¡Escribí! Notas de Lector
Ir a la secciónPor Elio Marchi
Era 16 de noviembre de 1969, alrededor de las 21 h. Yo estaba en el Luna Park con Lino Patalano y grupo de amigos veinteañeros, seguros de que la "Balada para un loco" ganaría el premio a la mejor canción en la categoría “Tango” en el Festival Iberoamericano de la Canción, ya que era “vox populi” que gran parte del jurado al que integraban figuras prominentes como Chabuca Granda y Vinicius de Moraes la tenían como favorita en ese rubro. El tema ya había sorteado las instancias eliminatorias – habíamos estado en todas – y cada vez que lo escuchaba, algo se me revolvía en el pecho sin dejar lugar para otra música o para otra voz. Había llegado finalista junto a otro tango con un título que tenía algo que ver con los trenes y cuyas estrofas plagadas de lugares comunes, Jorge Sobral había defendido con la dignidad de un gladiador que es conciente de la clase de enemigo al que tenía que enfrentarse.
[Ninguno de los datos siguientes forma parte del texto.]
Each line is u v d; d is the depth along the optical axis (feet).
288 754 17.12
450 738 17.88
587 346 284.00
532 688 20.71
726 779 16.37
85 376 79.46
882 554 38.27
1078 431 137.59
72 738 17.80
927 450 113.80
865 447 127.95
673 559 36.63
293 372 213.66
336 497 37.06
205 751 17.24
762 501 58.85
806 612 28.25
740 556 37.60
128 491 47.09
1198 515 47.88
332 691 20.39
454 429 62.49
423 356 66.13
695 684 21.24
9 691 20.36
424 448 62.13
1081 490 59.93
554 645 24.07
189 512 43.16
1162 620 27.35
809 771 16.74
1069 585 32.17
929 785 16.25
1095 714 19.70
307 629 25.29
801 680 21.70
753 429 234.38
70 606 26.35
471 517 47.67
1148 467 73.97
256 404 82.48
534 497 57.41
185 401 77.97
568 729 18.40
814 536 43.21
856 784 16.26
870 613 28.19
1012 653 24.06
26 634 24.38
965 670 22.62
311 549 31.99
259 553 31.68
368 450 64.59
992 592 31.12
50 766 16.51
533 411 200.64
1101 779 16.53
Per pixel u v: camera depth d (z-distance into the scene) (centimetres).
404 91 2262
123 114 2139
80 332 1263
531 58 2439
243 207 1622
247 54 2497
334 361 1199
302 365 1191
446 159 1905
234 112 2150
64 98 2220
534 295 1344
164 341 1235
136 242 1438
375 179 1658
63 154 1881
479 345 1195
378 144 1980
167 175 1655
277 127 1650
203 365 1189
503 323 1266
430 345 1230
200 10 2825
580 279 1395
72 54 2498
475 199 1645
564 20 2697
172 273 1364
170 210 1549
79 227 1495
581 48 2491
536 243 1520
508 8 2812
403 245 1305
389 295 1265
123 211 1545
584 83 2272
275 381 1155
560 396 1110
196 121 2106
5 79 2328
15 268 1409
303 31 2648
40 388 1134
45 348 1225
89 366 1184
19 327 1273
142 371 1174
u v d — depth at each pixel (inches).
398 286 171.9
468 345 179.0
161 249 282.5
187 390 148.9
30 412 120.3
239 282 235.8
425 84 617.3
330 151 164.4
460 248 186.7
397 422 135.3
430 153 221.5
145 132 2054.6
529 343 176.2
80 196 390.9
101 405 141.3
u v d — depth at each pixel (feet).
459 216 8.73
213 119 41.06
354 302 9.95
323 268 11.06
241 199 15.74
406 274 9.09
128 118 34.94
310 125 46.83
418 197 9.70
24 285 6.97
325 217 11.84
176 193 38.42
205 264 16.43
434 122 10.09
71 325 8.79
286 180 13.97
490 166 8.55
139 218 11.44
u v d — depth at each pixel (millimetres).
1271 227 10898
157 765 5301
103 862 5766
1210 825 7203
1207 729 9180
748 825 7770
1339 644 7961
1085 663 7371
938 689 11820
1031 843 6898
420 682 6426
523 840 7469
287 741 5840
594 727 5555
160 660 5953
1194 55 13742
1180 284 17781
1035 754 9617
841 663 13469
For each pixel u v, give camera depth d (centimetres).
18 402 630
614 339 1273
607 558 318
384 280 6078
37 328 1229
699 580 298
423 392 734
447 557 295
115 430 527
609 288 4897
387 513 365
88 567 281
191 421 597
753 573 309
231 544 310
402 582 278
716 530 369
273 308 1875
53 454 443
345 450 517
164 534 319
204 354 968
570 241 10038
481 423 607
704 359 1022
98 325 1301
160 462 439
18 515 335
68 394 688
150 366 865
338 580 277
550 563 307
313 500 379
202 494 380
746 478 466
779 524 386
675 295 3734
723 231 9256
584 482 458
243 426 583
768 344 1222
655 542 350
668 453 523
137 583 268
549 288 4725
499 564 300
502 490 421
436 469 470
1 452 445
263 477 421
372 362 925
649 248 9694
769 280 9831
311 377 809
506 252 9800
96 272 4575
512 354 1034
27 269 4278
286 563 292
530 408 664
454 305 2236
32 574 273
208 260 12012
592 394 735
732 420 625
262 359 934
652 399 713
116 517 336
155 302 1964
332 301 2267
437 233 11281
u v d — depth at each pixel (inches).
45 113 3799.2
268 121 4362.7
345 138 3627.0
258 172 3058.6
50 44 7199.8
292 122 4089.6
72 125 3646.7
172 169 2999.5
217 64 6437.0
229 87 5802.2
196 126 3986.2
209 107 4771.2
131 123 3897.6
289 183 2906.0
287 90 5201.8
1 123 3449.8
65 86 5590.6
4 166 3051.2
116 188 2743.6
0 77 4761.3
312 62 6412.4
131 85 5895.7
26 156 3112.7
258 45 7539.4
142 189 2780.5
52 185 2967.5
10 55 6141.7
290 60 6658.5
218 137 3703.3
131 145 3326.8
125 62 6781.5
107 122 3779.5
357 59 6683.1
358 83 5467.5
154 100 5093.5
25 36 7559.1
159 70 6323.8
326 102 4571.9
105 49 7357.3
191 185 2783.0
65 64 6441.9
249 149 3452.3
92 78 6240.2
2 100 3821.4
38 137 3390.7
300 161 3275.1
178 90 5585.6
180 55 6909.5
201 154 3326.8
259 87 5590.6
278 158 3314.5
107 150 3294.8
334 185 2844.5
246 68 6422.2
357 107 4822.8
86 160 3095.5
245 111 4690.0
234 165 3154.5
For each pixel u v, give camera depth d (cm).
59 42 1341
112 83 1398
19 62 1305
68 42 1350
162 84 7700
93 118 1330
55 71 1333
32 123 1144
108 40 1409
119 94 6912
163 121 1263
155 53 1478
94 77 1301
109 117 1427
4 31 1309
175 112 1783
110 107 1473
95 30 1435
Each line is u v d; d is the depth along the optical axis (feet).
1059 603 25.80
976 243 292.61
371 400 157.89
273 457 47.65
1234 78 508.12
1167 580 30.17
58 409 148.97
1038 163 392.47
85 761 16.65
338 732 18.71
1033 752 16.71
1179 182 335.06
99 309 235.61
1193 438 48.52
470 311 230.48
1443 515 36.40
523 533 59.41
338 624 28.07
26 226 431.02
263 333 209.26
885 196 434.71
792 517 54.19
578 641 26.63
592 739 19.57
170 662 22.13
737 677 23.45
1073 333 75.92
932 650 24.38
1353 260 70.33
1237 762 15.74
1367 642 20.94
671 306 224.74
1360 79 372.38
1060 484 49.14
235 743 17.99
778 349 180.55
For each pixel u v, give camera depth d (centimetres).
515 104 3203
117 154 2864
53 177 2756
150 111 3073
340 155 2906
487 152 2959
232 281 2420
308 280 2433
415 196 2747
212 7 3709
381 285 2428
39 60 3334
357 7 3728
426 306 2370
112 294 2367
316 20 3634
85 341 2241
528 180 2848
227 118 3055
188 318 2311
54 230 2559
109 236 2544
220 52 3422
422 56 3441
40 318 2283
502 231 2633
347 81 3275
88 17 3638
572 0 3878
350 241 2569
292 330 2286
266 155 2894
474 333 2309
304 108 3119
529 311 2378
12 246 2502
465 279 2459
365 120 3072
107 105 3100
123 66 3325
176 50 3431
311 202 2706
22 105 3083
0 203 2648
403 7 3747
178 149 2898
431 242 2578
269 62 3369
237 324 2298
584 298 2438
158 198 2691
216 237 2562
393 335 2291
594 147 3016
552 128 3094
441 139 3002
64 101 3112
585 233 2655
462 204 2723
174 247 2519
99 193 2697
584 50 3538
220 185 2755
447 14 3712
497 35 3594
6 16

Esa decisiva noche, cuando le tocó el turno a la Balada, Amelita Baltar apareció en el escenario envuelta en un chal de gasa y a mi se me antojó una Diosa. Las primeras y tan características notas valseadas comenzaron a sonar y, mientras ella nos contaba “ese que se yo de las callecitas de Buenos Aires", inmediatamente un rugido que iba a durar durante toda la canción se alzó de la platea. Un rugido en el que se mezclaba la admiración de los que sentíamos que se estaba haciendo historia, con el de aquellos que se habían quedado allá en el tiempo y la insultaban, arrojándole monedas al escenario y mandándola - entre otras lindezas muy porteñas - a lavar los platos. Nosotros nos quedamos casi sin voz gritando bravos. Cuando finalmente se conoció el resultado y nos enteramos que el fallo relegaba a la Balada al segundo puesto, no lo podíamos creer. Inexplicablemente le habían otorgado la distinción al “tango de los trenes” que respetaba a rajatabla el 2 x 4, hablaba de desengaños amorosos, madres sufridas y lacrimógenas borracheras y para el que no podían existir melones en la cabeza, locos gritando y mucho menos gente corriendo por las cornisas con golondrinas en el motor. Después supimos que la causa había sido que otros integrantes del jurado, mucho más ortodoxos y tradicionalistas, habían cambiado las reglas del juego creando un “jurado popular” en cuyas manos dejaron la decisión final. Algo equivalente a lo que muchos años después fueron los teléfonos de Tinelli.
Al dia siguiente, Astor, el Quinteto y la Baltar debutaban en el Teatro Regina con un recital que cerraban con la Balada. Al finalizar la función, el público estalló en aplausos y mientras ellos saludaban acompañados por Horacio Ferrer, nosotros – aquellos mismos veinteañeros aún disfónicos por los gritos que habíamos pegado la noche anterior – comenzamos a arrojar rosas sobre el escenario. La primera – por casualidad – le embocó a Astor que todavía sensibilizado por lo ocurrido en el Luna Park, trató de esquivarla pensando que era una piedra.
Esa noche -como todas las que siguieron durante el ciclo- fuimos los encargados de vender a la salida del público el simple de 45 rpm que tenía de un lado la Balada para un loco y del otro a Chiquilin de Bachín. Ese disco era pan caliente y como tal nos los quitaron de las manos, a centenares. Y mientras la gente se iba del teatro tarareando la Balada, afuera ya era de madrugada, hacia calor y el cielo estaba estrellado sobre la Avenida Santa Fe.
No habían pasado más de 24 horas, la Balada ya comenzaba a ser leyenda y nadie se acordaba de la canción que había ganado el Festival.